*Written problem 1*: Summarize the forum thread on the 4H project goat in three sentences.

*Quoted passage*:
------------------------------
# 4H project goat. Thoughts?



## Amber_ (Sep 20, 2013)

This is our first experience with meat goats. My son picked out meat goats as one of his projects for 4H this year. After giving him a few weeks to study up on them he decided he wanted a Boer. We found a place online a few hours from here. We drove down Wednesday so that he could pick one of the 4 available. This is "Buddy". He was born on 11/11/13. I would love to know what you guys think. We are a bit out of our depth with this guy. He weighed in today at 66lbs which is almost as heavy as our herd sire (Pygmy goats). He is pretty sweet but still skittish. We have plenty of time to work with him though. I know this probably isn't the best picture and you can't see his front or back end, but I just snapped this while waiting on the vet to band him.


----------



## Scottyhorse (Feb 11, 2013)

Well, his rump is steep, and his topline is a little unlevel, but he has nice depth, bone mass, blending, and brisket. Might need to be a tad wider, but at the end of a good feed and exercise program, he should turn out nice. When is your fair?


----------



## Amber_ (Sep 20, 2013)

The fair is usually last few days of July through the first few days of August.


----------



## Everfree (Nov 15, 2013)

You'll want to check your 4-H rules. Ours doesn't allow horns on a market wether.


Everfree Farm
Kiko and Nubian


----------



## OakHollowRanch (Jun 6, 2013)
------------------------------
[Spatial question listing]

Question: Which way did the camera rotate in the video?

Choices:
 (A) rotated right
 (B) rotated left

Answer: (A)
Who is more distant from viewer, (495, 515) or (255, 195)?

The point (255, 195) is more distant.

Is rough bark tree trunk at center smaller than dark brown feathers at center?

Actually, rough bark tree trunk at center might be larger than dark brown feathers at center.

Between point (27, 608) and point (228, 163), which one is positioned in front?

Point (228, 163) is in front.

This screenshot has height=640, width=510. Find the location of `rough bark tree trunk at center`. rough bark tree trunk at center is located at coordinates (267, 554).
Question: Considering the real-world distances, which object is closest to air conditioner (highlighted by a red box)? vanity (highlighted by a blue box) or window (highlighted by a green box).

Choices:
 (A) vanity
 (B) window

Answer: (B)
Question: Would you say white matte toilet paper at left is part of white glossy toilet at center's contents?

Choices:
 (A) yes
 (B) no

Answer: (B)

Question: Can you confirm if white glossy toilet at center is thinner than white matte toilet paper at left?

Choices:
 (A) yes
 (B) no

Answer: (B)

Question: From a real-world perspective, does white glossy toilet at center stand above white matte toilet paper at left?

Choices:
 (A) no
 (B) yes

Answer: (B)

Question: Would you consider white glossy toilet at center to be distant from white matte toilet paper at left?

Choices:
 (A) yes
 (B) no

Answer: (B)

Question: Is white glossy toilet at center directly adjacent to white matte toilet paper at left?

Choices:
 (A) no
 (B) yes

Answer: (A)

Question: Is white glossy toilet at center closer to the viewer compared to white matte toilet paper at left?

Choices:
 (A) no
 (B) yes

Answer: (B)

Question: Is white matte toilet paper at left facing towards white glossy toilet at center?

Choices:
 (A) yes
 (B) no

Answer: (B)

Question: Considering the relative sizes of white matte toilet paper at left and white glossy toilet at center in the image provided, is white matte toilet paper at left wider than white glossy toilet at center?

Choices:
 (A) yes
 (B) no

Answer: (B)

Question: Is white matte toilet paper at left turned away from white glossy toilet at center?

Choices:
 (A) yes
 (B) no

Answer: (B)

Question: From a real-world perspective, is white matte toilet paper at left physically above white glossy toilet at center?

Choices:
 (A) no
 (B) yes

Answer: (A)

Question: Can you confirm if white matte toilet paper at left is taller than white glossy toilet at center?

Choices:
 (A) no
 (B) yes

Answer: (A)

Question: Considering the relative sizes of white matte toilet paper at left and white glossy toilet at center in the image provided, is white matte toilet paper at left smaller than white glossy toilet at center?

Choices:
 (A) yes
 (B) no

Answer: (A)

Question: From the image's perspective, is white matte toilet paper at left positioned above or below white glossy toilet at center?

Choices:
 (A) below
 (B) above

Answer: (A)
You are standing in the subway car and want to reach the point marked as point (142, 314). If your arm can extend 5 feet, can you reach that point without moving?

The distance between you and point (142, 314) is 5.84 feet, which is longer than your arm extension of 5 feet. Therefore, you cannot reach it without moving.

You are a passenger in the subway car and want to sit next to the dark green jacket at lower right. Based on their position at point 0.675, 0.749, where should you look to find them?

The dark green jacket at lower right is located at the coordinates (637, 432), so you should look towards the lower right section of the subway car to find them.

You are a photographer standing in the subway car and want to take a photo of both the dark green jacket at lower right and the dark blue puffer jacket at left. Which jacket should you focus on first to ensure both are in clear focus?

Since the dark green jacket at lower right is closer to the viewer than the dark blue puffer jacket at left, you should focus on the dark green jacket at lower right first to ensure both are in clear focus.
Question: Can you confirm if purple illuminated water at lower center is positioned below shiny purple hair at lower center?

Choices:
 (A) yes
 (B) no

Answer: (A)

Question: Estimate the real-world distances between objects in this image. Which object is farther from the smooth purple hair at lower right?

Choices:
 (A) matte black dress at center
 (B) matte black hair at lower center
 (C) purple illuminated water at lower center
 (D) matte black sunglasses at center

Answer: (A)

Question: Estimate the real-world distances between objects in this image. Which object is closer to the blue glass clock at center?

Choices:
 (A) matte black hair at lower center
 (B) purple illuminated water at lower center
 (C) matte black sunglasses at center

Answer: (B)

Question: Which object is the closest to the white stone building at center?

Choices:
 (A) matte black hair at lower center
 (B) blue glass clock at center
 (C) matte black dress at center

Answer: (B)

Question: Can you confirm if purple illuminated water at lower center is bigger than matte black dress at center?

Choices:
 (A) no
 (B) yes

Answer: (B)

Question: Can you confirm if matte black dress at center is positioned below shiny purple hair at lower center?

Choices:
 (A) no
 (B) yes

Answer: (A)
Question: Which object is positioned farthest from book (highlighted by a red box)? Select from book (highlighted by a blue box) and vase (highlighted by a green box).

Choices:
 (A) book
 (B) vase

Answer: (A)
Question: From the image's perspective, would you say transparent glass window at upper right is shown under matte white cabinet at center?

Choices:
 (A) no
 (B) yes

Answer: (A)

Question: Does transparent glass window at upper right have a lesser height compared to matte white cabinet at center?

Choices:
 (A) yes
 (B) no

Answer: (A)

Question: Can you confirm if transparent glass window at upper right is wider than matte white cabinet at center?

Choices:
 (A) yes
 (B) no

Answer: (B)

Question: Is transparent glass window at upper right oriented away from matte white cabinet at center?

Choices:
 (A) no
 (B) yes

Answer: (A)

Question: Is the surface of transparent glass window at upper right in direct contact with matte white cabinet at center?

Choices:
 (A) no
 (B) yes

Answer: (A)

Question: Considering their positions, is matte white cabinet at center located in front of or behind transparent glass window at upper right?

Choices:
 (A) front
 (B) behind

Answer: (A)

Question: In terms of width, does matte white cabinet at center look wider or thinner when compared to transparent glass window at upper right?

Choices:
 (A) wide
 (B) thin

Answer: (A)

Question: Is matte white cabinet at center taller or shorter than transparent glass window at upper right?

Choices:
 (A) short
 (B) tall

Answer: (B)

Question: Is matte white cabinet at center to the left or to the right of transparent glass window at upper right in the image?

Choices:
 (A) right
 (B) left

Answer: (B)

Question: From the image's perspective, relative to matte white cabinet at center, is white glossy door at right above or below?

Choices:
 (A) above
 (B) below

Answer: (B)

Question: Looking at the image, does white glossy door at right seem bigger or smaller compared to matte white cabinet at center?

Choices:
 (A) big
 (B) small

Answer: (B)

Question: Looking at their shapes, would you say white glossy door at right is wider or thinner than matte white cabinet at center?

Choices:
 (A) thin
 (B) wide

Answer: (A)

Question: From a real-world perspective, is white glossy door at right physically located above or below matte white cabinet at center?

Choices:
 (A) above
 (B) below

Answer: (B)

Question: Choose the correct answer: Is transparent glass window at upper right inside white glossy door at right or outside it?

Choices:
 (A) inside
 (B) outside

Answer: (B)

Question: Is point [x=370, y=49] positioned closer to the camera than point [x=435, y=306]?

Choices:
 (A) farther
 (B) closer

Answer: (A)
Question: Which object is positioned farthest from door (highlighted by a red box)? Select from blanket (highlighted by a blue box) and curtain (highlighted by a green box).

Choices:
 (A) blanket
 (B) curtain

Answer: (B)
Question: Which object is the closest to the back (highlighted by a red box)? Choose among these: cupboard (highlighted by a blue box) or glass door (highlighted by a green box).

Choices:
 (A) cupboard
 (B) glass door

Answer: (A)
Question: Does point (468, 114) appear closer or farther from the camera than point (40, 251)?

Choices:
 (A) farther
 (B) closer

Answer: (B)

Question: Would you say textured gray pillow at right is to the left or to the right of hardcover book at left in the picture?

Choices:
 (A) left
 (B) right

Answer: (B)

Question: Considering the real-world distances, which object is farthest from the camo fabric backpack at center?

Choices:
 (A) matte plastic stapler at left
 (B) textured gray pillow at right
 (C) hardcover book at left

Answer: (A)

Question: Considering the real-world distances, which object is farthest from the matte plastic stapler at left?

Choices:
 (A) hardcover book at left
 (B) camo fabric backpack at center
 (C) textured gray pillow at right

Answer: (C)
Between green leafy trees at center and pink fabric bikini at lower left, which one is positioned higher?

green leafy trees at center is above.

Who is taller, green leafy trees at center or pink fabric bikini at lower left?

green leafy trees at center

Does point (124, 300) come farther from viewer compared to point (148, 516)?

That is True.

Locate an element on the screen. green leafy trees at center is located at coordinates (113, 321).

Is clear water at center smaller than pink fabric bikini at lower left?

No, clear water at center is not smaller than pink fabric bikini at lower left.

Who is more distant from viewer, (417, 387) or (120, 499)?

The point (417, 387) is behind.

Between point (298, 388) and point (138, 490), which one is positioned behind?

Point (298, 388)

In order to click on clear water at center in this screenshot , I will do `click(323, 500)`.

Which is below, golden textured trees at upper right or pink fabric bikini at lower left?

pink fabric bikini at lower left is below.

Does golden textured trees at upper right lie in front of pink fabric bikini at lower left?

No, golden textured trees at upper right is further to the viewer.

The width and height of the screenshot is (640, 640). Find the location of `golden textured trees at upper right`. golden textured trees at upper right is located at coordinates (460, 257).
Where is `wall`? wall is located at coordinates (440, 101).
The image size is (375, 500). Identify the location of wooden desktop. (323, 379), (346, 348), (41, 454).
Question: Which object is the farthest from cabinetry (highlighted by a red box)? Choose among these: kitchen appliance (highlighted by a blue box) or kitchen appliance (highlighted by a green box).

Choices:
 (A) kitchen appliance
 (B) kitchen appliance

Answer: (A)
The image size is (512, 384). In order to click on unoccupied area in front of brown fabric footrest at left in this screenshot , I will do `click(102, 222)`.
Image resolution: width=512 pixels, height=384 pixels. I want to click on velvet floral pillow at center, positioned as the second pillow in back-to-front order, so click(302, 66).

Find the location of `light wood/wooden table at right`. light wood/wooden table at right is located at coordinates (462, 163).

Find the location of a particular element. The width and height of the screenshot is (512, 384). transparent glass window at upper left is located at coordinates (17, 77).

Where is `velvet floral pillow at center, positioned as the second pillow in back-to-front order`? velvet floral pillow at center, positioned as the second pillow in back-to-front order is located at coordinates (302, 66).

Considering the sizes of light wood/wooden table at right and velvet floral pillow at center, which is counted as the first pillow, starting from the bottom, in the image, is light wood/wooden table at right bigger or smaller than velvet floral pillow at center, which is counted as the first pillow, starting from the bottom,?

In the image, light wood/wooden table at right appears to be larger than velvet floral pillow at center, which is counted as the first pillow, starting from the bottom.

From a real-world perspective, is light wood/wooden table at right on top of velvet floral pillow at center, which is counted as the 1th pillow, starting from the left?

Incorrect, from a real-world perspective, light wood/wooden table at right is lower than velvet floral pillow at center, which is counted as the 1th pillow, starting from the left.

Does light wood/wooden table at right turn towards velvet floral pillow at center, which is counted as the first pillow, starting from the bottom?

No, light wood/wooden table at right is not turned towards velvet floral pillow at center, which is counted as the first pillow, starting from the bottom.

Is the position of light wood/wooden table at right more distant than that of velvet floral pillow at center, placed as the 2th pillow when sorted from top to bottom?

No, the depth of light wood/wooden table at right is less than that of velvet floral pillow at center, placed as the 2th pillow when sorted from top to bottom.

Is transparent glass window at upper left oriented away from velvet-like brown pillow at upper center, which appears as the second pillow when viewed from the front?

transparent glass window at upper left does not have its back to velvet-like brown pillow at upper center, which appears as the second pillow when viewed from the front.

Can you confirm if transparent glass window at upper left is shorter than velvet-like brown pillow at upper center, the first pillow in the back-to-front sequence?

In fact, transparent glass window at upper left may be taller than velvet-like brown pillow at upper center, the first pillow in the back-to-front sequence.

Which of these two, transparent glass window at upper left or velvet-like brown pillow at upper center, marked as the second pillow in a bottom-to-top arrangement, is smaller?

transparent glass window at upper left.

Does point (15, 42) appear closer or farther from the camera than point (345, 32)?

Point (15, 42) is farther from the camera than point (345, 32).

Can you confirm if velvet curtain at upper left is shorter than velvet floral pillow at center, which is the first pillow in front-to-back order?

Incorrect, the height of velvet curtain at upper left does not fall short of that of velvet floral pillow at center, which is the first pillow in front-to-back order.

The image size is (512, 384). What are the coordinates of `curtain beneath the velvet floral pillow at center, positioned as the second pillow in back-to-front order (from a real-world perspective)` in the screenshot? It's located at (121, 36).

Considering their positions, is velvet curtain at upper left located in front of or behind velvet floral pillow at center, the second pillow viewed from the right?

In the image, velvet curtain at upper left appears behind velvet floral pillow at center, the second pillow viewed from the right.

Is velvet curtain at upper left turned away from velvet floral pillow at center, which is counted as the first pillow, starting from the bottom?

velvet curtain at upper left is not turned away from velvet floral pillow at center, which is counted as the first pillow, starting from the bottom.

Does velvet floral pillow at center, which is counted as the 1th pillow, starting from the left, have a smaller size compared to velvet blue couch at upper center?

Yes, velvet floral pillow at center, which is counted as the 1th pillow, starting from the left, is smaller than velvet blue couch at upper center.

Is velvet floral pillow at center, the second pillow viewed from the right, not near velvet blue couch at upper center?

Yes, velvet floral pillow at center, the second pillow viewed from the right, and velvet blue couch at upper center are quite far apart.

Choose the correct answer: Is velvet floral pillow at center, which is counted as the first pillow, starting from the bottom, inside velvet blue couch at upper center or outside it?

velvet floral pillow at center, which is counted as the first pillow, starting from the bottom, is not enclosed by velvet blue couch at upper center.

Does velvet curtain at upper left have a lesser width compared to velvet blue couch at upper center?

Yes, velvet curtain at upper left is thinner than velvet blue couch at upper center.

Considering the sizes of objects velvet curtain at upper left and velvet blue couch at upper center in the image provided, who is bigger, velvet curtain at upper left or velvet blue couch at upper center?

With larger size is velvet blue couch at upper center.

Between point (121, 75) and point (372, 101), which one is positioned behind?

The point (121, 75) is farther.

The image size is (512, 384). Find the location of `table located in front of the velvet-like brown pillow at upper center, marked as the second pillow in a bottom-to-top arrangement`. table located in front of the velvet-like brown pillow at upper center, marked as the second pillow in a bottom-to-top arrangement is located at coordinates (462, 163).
------------------------------
*Written problem 2*: In the listing, substitute "embroidered floral pillow" for "velvet floral pillow" in the lines starting at the one that contains "Incorrect, the height" and ending after the one that contains "The image size is (512, 384). What". Reproduce only those lines, leaving everything else unchanged.

*Expected answer 1*: A family new to meat goats bought a Boer named Buddy for a son's 4H project; he weighed 66 lbs and was sweet but still skittish. One reply judged his rump steep and his topline a little unlevel, but praised his depth, bone mass, blending, and brisket, adding that he might need to be a tad wider and should turn out nice after a good feed and exercise program. The fair usually runs from the last few days of July through the first few days of August, and another member advised checking the 4-H rules because theirs does not allow horns on a market wether.

*Expected answer 2*:
Incorrect, the height of velvet curtain at upper left does not fall short of that of embroidered floral pillow at center, which is the first pillow in front-to-back order.

The image size is (512, 384). What are the coordinates of `curtain beneath the embroidered floral pillow at center, positioned as the second pillow in back-to-front order (from a real-world perspective)` in the screenshot? It's located at (121, 36).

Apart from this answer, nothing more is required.